Que vantagens havia para a Cultura estar atrelada antes à Cidadania?
Com a junção do Ministério do Esporte, da Cultura e Desenvolvimento Social acreditava-se que seria possível potencializar programas que seriam executados em conjunto, com ênfase em pessoas mais necessitadas, integrantes do cadastro único. Isso era apontado como vantagem do novo Ministério da Cidadania. Ao desligar a Cultura desse conjunto e reposicionar no Turismo, o governo sinaliza que a experiência não deu certo. Vê bem: neste primeiro ano de governo, trabalha-se com orçamentos preparados no ano passado, portanto, no governo Temer. Em 2020, teremos o primeiro orçamento feito pela gestão Bolsonaro. Parece que faltou planejamento, pois seria natural esperar reforços na estrutura para atingir as metas, não abandonar as metas e recortar setores ainda este ano. Em suma: essa transferência da Cultura pelo governo demonstra que o projeto Ministério da Cidadania não deu certo. Não me surpreenderia se a estrutura que sobrou fosse fundida noutro ministério.
Não seria mais adequado que a Cultura tivesse um ministério próprio?

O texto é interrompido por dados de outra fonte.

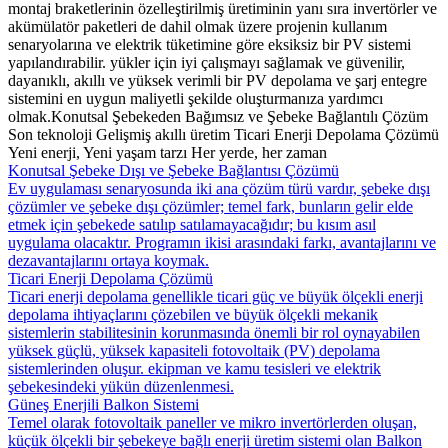
montaj braketlerinin özelleştirilmiş üretiminin yanı sıra invertörler ve
akümülatör paketleri de dahil olmak üzere projenin kullanım
senaryolarına ve elektrik tüketimine göre eksiksiz bir PV sistemi
yapılandırabilir. yükler için iyi çalışmayı sağlamak ve güvenilir,
dayanıklı, akıllı ve yüksek verimli bir PV depolama ve şarj entegre
sistemini en uygun maliyetli şekilde oluşturmanıza yardımcı
olmak.Konutsal Şebekeden Bağımsız ve Şebeke Bağlantılı Çözüm
Son teknoloji Gelişmiş akıllı üretim Ticari Enerji Depolama Çözümü
Yeni enerji, Yeni yaşam tarzı Her yerde, her zaman
Konutsal Şebeke Dışı ve Şebeke Bağlantısı Çözümü
Ev uygulaması senaryosunda iki ana çözüm türü vardır, şebeke dışı
çözümler ve şebeke dışı çözümler; temel fark, bunların gelir elde
etmek için şebekede satılıp satılamayacağıdır; bu kısım asıl
uygulama olacaktır. Programın ikisi arasındaki farkı, avantajlarını ve
dezavantajlarını ortaya koymak.
Ticari Enerji Depolama Çözümü
Ticari enerji depolama genellikle ticari güç ve büyük ölçekli enerji
depolama ihtiyaçlarını çözebilen ve büyük ölçekli mekanik
sistemlerin stabilitesinin korunmasında önemli bir rol oynayabilen
yüksek güçlü, yüksek kapasiteli fotovoltaik (PV) depolama
sistemlerinden oluşur. ekipman ve kamu tesisleri ve elektrik
şebekesindeki yükün düzenlenmesi.
Güneş Enerjili Balkon Sistemi
Temel olarak fotovoltaik paneller ve mikro invertörlerden oluşan,
küçük ölçekli bir şebekeye bağlı enerji üretim sistemi olan Balkon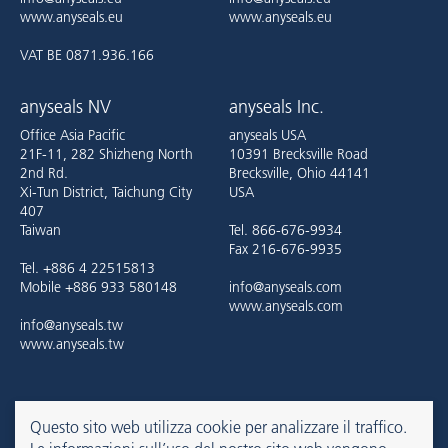
www.anyseals.eu
www.anyseals.eu
VAT BE 0871.936.166
anyseals NV
anyseals Inc.
Office Asia Pacific
anyseals USA
21F-11, 282 Shizheng North
10391 Brecksville Road
2nd Rd.
Brecksville, Ohio 44141
Xi-Tun District, Taichung City
USA
407
Taiwan
Tel. 866-676-9934
Fax 216-676-9935
Tel. +886 4 22515813
Mobile +886 933 580148
info@anyseals.com
www.anyseals.com
info@anyseals.tw
www.anyseals.tw
anyseals is an Angst+Pfister company. For more information, please
Questo sito web utilizza cookie per analizzare il traffico.
refer to the
Angst+Pfister website
.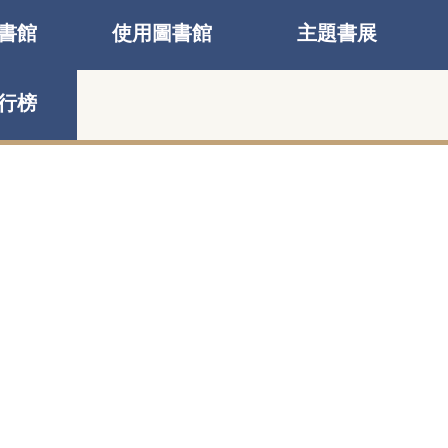
書館
使用圖書館
主題書展
行榜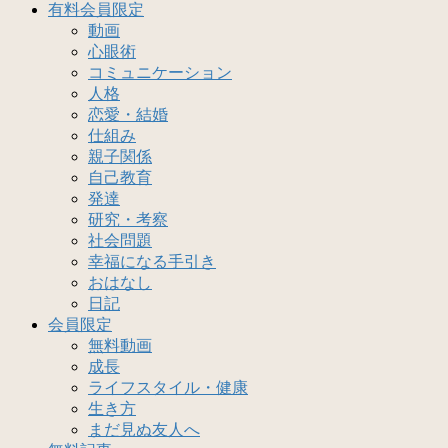
有料会員限定
動画
心眼術
コミュニケーション
人格
恋愛・結婚
仕組み
親子関係
自己教育
発達
研究・考察
社会問題
幸福になる手引き
おはなし
日記
会員限定
無料動画
成長
ライフスタイル・健康
生き方
まだ見ぬ友人へ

Isso seria o ideal, visto a dinâmica da economia da cultura. Houve tentativa de recriação este ano, mas prevaleceu a tese do governo quando o assunto foi votado na Câmara. Daria para funcionar bem por meio de uma secretaria? Sim, bastaria que existisse suporte orçamentário e prioridades técnicas. Ao optar por prioridades políticas (veto a editais em curso) e preenchimento de secretarias sem observar o rigor técnico (Secretaria do Audiovisual trocou recentemente de secretário por conta disso), isso fica bem mais difícil.
A melhor política de fomento é a Lei Federal, que existe desde 1991, apelidada Rouanet, criada por este (e ele não foi ministro, foi secretário). Ou seja: ministério ou secretaria podem funcionar, desde que permitam que as pessoas da área trabalhem. Isso não se pode ameaçar.